As a boy I filled my life with art. I lived by the maxim that experience was worth everything. For good or bad, even if I played the fool, it mattered nothing, because I was growing, learning. I sought to be inspired, to cast my life like runic stones and read the fortune after the fall. Yet as a man I find those around me, those people I have grown with are miserable now. Those grinning fools, those laughing assassins, those fearless dear souls, they have fallen into the abyss of protecting what is theirs, begrudging all the aspects of their life that they can no longer stand. I want to laugh. I want to scream with humor, but no one laughs anymore. I think the world is a comedy but everyone around me is so serious, unto death. Who has wronged me? Who has stolen from me? What I have lost, given up, pushed into the recesses of the forgotten for the sake of others? These are their maxims now.
I wish it were as simple as this box I had when younger. It was a magic set I received as a Christmas gift. It had rings that would join if you clicked them in the right spot, and a blue plastic bag with a hidden pocket that would conceal an egg. It had a glass pitcher with clear insert that trapped milk inside even when poured into a newspaper, a cane that turned into a bouquet of tulips, and a deck of cards on a string that would return to my hand after I threw them in the air like confetti. But my favorite was this little box of disappearing acts.
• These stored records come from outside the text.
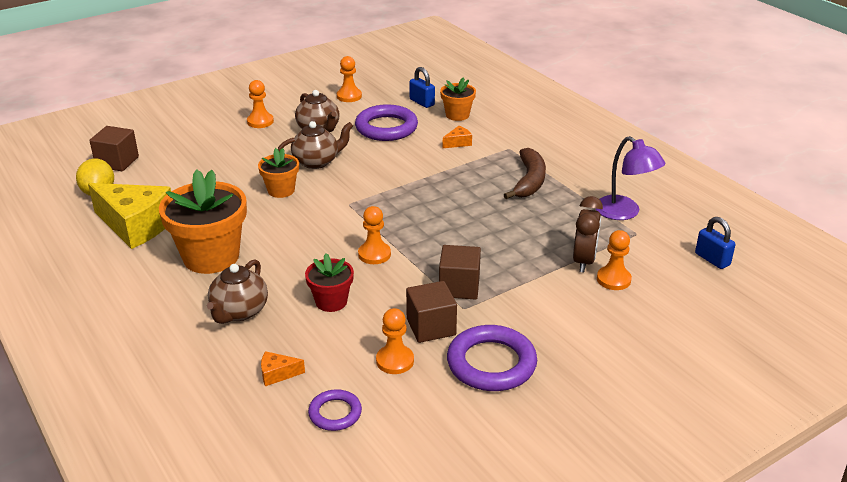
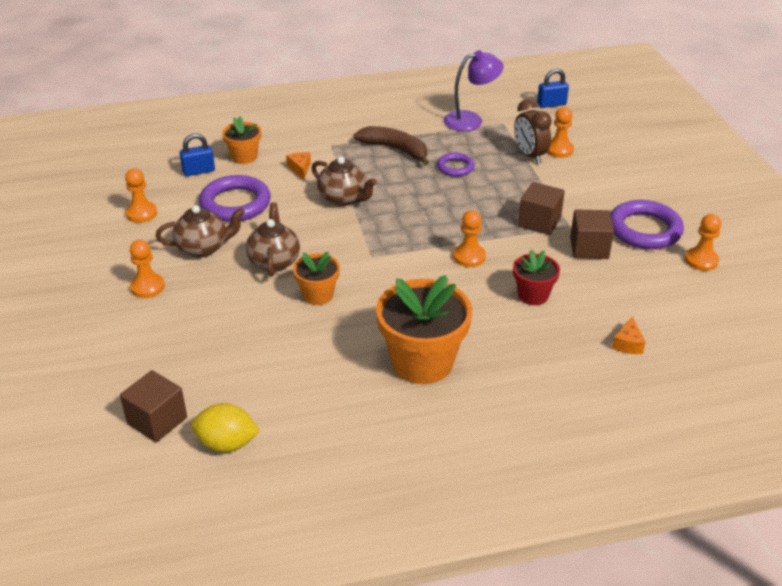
camera: 70 degrees left, 5 degrees up
yellow cheese [88,183,171,249] -> none
brown teapot [207,259,268,324] -> brown teapot moved to [311,157,377,206]
purple ring [308,389,362,431] -> purple ring moved to [437,153,475,177]
orange pawn [376,308,414,374] -> orange pawn moved to [685,214,721,271]
brown clock [573,196,603,273] -> brown clock turned 150 degrees counterclockwise [514,99,552,164]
About shoebox in size, there were two doors, one on top and another in the front, with a mirror cut diagonal inside so that if you dropped the little yellow plastic bunny in the top and tapped it with your wand, “Abracadabra!”
It wouldn’t be seen when you opened the front door.
Vanished... just like that into thin air.
I used to perform these magic tricks in front of family and friends. My grandparents would applaud, my parents would howl. Sympathy laughs, I realize now, but isn’t that what family is for. To smile and encourage even the most mundane, the most banal, to celebrate just for the sake of goofiness?
Of course, no one asks for those things anymore. No one cares if you can pull magic coins out from behind someone’s ears or if white doves are stuffed inside your coat sleeves just waiting for the right chance. Magic is lost. We live for only the tangible now. We live for what can be bought and sold, what can be measured, adjudicated, what can be put down in black and white. Nothing else matters.
So this morning as I climb the gravel road away from the track of my boyhood home after having run my laps and frozen my body to the point that only hot showers and tropical weather can thaw. I prepare to return to this land of language and culture that I don’t understand, to this place where I cannot pronounce the names of people I meet and whose food places bets with my bowels, to unkind cities and unforgiving and undecipherable laws, so that I can be alone. Quiet in my thoughts now, I am thankful that I need or want nothing. The only things I seek are those which have no names. Things I hope will find me surprised, baffled, perplexed and off guard. My true life, that comes to me in whispers, but leaves me in roars.